* [Task goal]: When the line containing "j = /xs/ - (i+1) |" appears in the data below, begin copying there and stop only after the line containing "3 | return xs |".

* [Records for processing]:
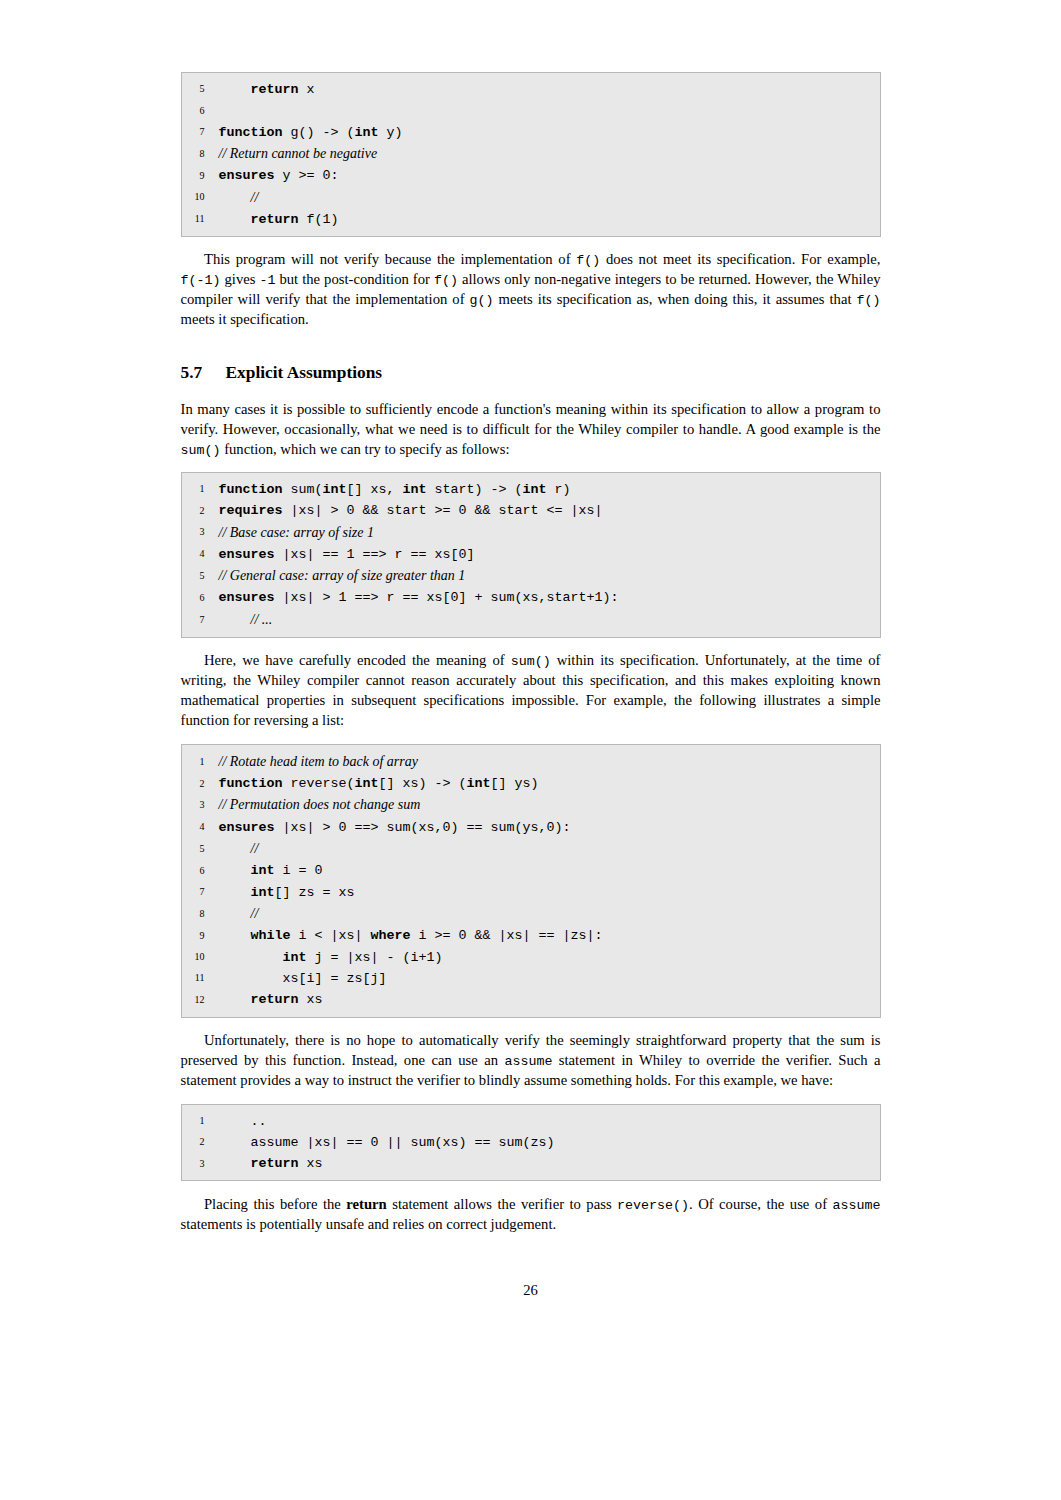| 5 | return x |
| 6 | |
| 7 | function g() -> ( int y) |
| 8 | // Return cannot be negative |
| 9 | ensures y >= 0: |
| 10 | // |
| 11 | return f(1) |
This program will not verify because the implementation of f() does not meet its specification. For example, f(-1) gives -1 but the post-condition for f() allows only non-negative integers to be returned. However, the Whiley compiler will verify that the implementation of g() meets its specification as, when doing this, it assumes that f() meets it specification.
5.7 Explicit Assumptions
In many cases it is possible to sufficiently encode a function's meaning within its specification to allow a program to verify. However, occasionally, what we need is to difficult for the Whiley compiler to handle. A good example is the sum() function, which we can try to specify as follows:
| 1 | function sum( int [] xs, int start) -> ( int r) |
| 2 | requires /xs/ > 0 && start >= 0 && start <= /xs/ |
| 3 | // Base case: array of size 1 |
| 4 | ensures /xs/ == 1 ==> r == xs[0] |
| 5 | // General case: array of size greater than 1 |
| 6 | ensures /xs/ > 1 ==> r == xs[0] + sum(xs,start+1): |
| 7 | // ... |
Here, we have carefully encoded the meaning of sum() within its specification. Unfortunately, at the time of writing, the Whiley compiler cannot reason accurately about this specification, and this makes exploiting known mathematical properties in subsequent specifications impossible. For example, the following illustrates a simple function for reversing a list:
| 1 | // Rotate head item to back of array |
| 2 | function reverse( int [] xs) -> ( int [] ys) |
| 3 | // Permutation does not change sum |
| 4 | ensures /xs/ > 0 ==> sum(xs,0) == sum(ys,0): |
| 5 | // |
| 6 | int i = 0 |
| 7 | int [] zs = xs |
| 8 | // |
| 9 | while i < /xs/ where i >= 0 && /xs/ == /zs/: |
| 10 | int j = /xs/ - (i+1) |
| 11 | xs[i] = zs[j] |
| 12 | return xs |
Unfortunately, there is no hope to automatically verify the seemingly straightforward property that the sum is preserved by this function. Instead, one can use an assume statement in Whiley to override the verifier. Such a statement provides a way to instruct the verifier to blindly assume something holds. For this example, we have:
| 1 | .. |
| 2 | assume /xs/ == 0 // sum(xs) == sum(zs) |
| 3 | return xs |
Placing this before the return statement allows the verifier to pass reverse(). Of course, the use of assume statements is potentially unsafe and relies on correct judgement.
26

* [Exercise answer]:
| 10 | int j = /xs/ - (i+1) |
| 11 | xs[i] = zs[j] |
| 12 | return xs |
Unfortunately, there is no hope to automatically verify the seemingly straightforward property that the sum is preserved by this function. Instead, one can use an assume statement in Whiley to override the verifier. Such a statement provides a way to instruct the verifier to blindly assume something holds. For this example, we have:
| 1 | .. |
| 2 | assume /xs/ == 0 // sum(xs) == sum(zs) |
| 3 | return xs |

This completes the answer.